» **Problem to work on**:
All lines from the top of the records below through the line holding "Rahmenabdeckung links", and only those, should be printed exactly, minus the pictures.

....................

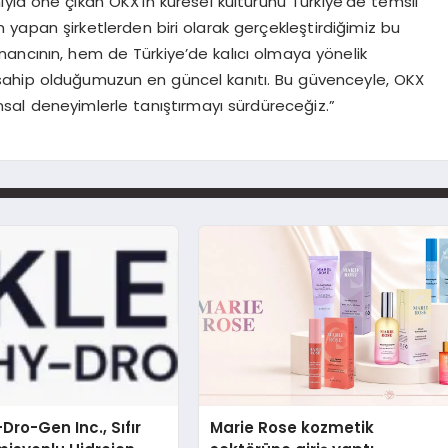
yla öne çıkan OKX’in küresel kültürünü Türkiye’de temsil
 yapan şirketlerden biri olarak gerçekleştirdiğimiz bu
nancının, hem de Türkiye’de kalıcı olmaya yönelik
ahip olduğumuzun en güncel kanıtı. Bu güvenceyle, OKX
inansal deneyimlerle tanıştırmayı sürdüreceğiz.”
Dro-Gen Inc., Sıfır
Marie Rose kozmetik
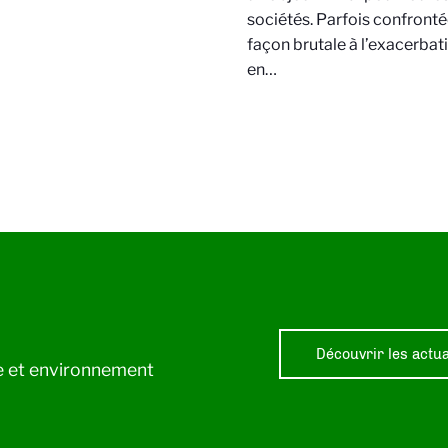
sociétés. Parfois confront
façon brutale à l’exacerbat
en…
Découvrir les actua
ie et environnement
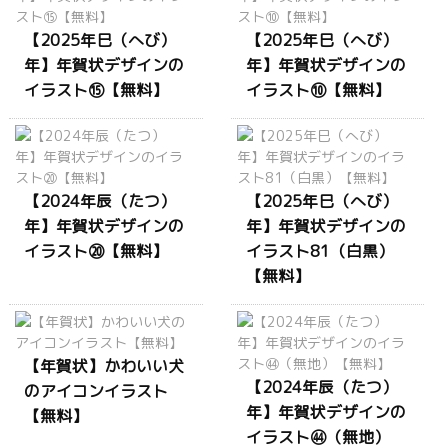
【2025年巳（へび）
【2025年巳（へび）
年】年賀状デザインの
年】年賀状デザインの
イラスト⑮【無料】
イラスト⑩【無料】
【2024年辰（たつ）
【2025年巳（へび）
年】年賀状デザインの
年】年賀状デザインの
イラスト⑳【無料】
イラスト81（白黒）
【無料】
【年賀状】かわいい犬
【2024年辰（たつ）
のアイコンイラスト
年】年賀状デザインの
【無料】
イラスト㊹（無地）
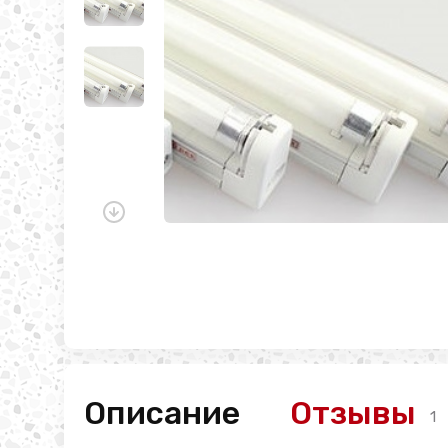
Описание
Отзывы
1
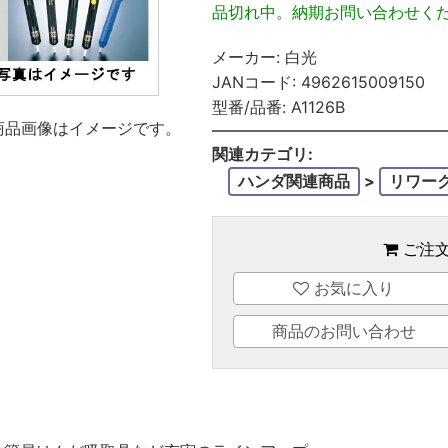
品切れ中。納期お問い合わせく
メーカー:
白光
JANコード:
4962615009150
型番/品番:
A1126B
商品画像はイメージです。
関連カテゴリ:
ハンダ関連商品
>
リワー
ご注
お気に入り
商品のお問い合わせ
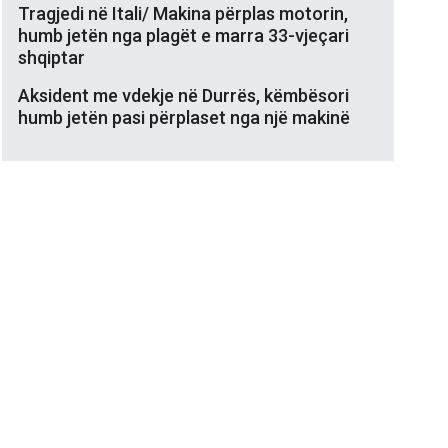
Tragjedi në Itali/ Makina përplas motorin,
humb jetën nga plagët e marra 33-vjeçari
shqiptar
Aksident me vdekje në Durrës, këmbësori
humb jetën pasi përplaset nga një makinë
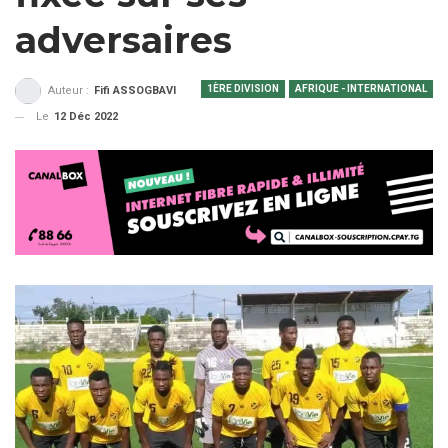
adversaires
1ÈRE DIVISION
AFRIQUE - INTERNATIONAL
Auteur :
Fifi ASSOGBAVI
Le
12 Déc 2022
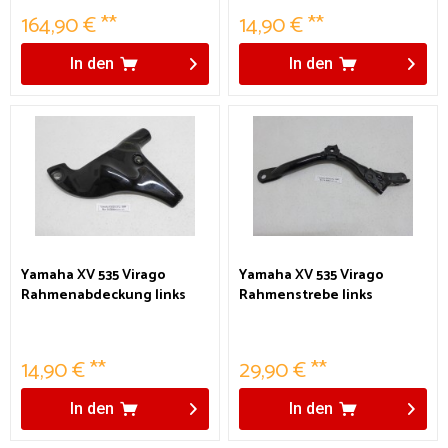
164,90 € **
14,90 € **
In den
In den
Yamaha XV 535 Virago
Yamaha XV 535 Virago
Rahmenabdeckung links
Rahmenstrebe links
14,90 € **
29,90 € **
In den
In den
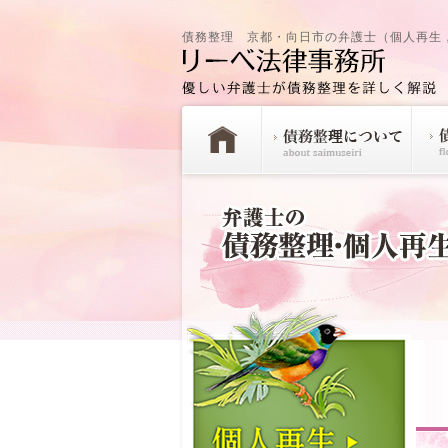
債務整理 京都・向日市の弁護士（個人再生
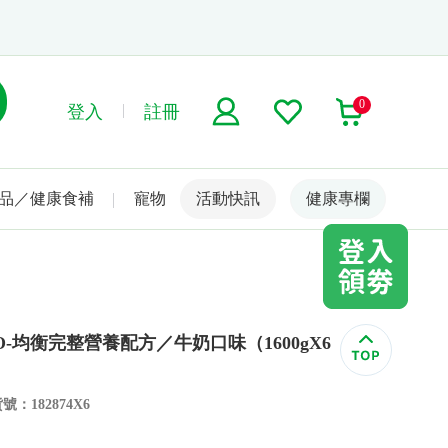
0
登入
註冊
品／健康食補
寵物
活動快訊
名人嚴選
健康專欄
O-均衡完整營養配方／牛奶口味（1600gX6
號：182874X6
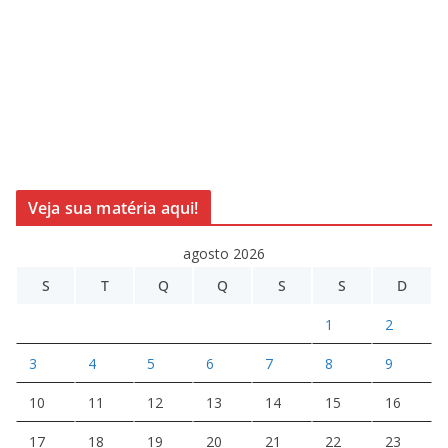
Veja sua matéria aqui!
agosto 2026
S
T
Q
Q
S
S
D
1
2
3
4
5
6
7
8
9
10
11
12
13
14
15
16
17
18
19
20
21
22
23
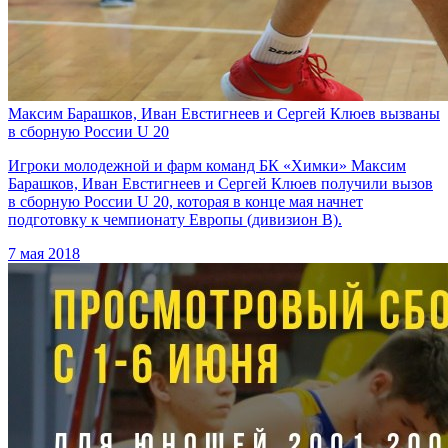
Максим Барашков, Иван Евстигнеев и Сергей Клюев вызваны
в сборную России U 20
Игроки молодежной и фарм команд БК «Химки» Максим
Барашков, Иван Евстигнеев и Сергей Клюев получили вызов
в сборную России U 20, которая в конце мая начнет
подготовку к чемпионату Европы (дивизион B).
7 мая 2018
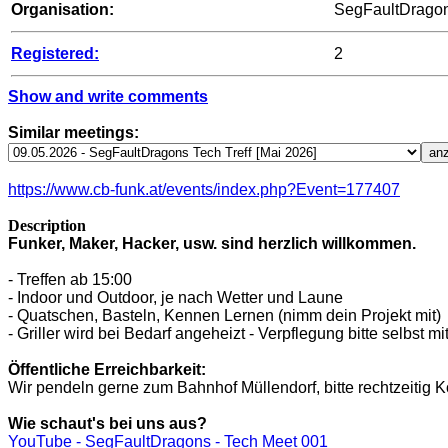
Organisation:
SegFaultDragons
Registered:
2
Show and write comments
Similar meetings:
https://www.cb-funk.at/events/index.php?Event=177407
Description
Funker, Maker, Hacker, usw. sind herzlich willkommen.
- Treffen ab 15:00
- Indoor und Outdoor, je nach Wetter und Laune
- Quatschen, Basteln, Kennen Lernen (nimm dein Projekt mit)
- Griller wird bei Bedarf angeheizt - Verpflegung bitte selbst m
Öffentliche Erreichbarkeit:
Wir pendeln gerne zum Bahnhof Müllendorf, bitte rechtzeitig 
Wie schaut's bei uns aus?
YouTube - SegFaultDragons - Tech Meet 001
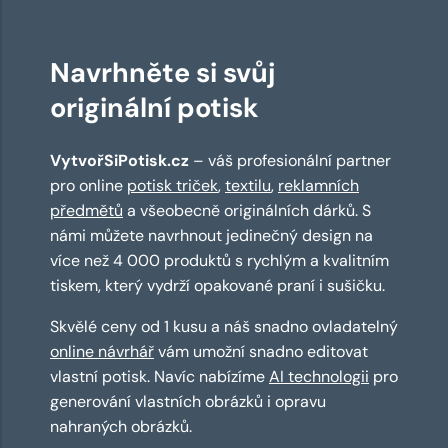
Navrhněte si svůj
originální potisk
VytvořSiPotisk.cz
– váš profesionální partner
pro online
potisk triček
,
textilu
,
reklamních
předmětů
a všeobecně originálních dárků. S
námi můžete navrhnout jedinečný design na
více než 4 000 produktů s rychlým a kvalitním
tiskem, který vydrží opakované praní i sušičku.
Skvělé ceny od 1 kusu a náš snadno ovladatelný
online návrhář
vám umožní snadno editovat
vlastní potisk. Navíc nabízíme
AI technologii
pro
generování vlastních obrázků i opravu
nahraných obrázků.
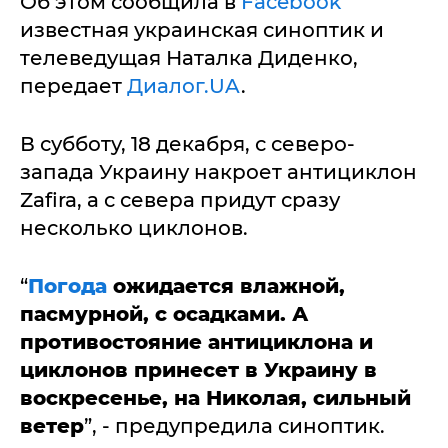
Об этом сообщила в
Facebook
известная украинская синоптик и
телеведущая Наталка Диденко,
передает
Диалог.UA
.
В субботу, 18 декабря, с северо-
запада Украину накроет антициклон
Zafira, а с севера придут сразу
несколько циклонов.
“
Погода
ожидается влажной,
пасмурной, с осадками. А
противостояние антициклона и
циклонов принесет в Украину в
воскресенье, на Николая, сильный
ветер
”, - предупредила синоптик.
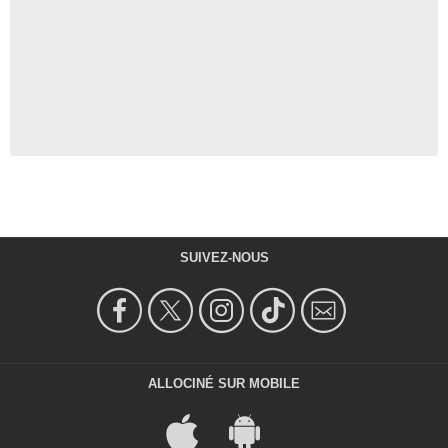
SUIVEZ-NOUS
ALLOCINÉ SUR MOBILE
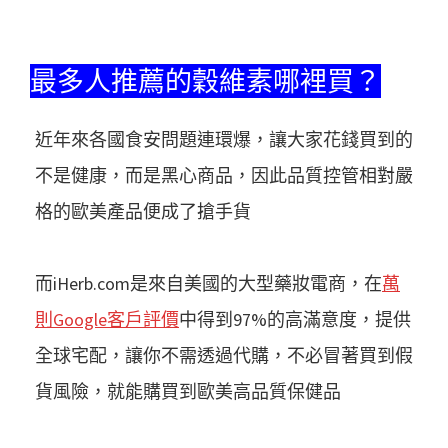
最多人推薦的穀維素哪裡買？
近年來各國食安問題連環爆，讓大家花錢買到的
不是健康，而是黑心商品，因此品質控管相對嚴
格的歐美產品便成了搶手貨
而iHerb.com是來自美國的大型藥妝電商，在
萬
則Google客戶評價
中得到97%的高滿意度，提供
全球宅配，讓你不需透過代購，不必冒著買到假
貨風險，就能購買到歐美高品質保健品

....................

» **Output for this exercise**:
yla öne çıkan OKX’in küresel kültürünü Türkiye’de temsil
 yapan şirketlerden biri olarak gerçekleştirdiğimiz bu
nancının, hem de Türkiye’de kalıcı olmaya yönelik
ahip olduğumuzun en güncel kanıtı. Bu güvenceyle, OKX
inansal deneyimlerle tanıştırmayı sürdüreceğiz.”
Dro-Gen Inc., Sıfır
Marie Rose kozmetik
sociétés. Parfois confront
façon brutale à l’exacerbat
en…
Découvrir les actua
ie et environnement
【2025年巳（へび）
【2025年巳（へび）
年】年賀状デザインの
年】年賀状デザインの
イラスト⑮【無料】
イラスト⑩【無料】
【2024年辰（たつ）
【2025年巳（へび）
年】年賀状デザインの
年】年賀状デザインの
イラスト⑳【無料】
イラスト81（白黒）
【無料】
【年賀状】かわいい犬
【2024年辰（たつ）
のアイコンイラスト
年】年賀状デザインの
【無料】
イラスト㊹（無地）
Описание
Отзывы
1
品切れ中。納期お問い合わせく
メーカー:
白光
JANコード:
4962615009150
型番/品番:
A1126B
商品画像はイメージです。
関連カテゴリ:
ハンダ関連商品
>
リワー
ご注
お気に入り
商品のお問い合わせ
Tragjedi në Itali/ Makina përplas motorin,
humb jetën nga plagët e marra 33-vjeçari
shqiptar
Aksident me vdekje në Durrës, këmbësori
humb jetën pasi përplaset nga një makinë
adversaires
1ÈRE DIVISION
AFRIQUE - INTERNATIONAL
Auteur :
Fifi ASSOGBAVI
Le
12 Déc 2022
164,90 € **
14,90 € **
In den
In den
Yamaha XV 535 Virago
Yamaha XV 535 Virago
Rahmenabdeckung links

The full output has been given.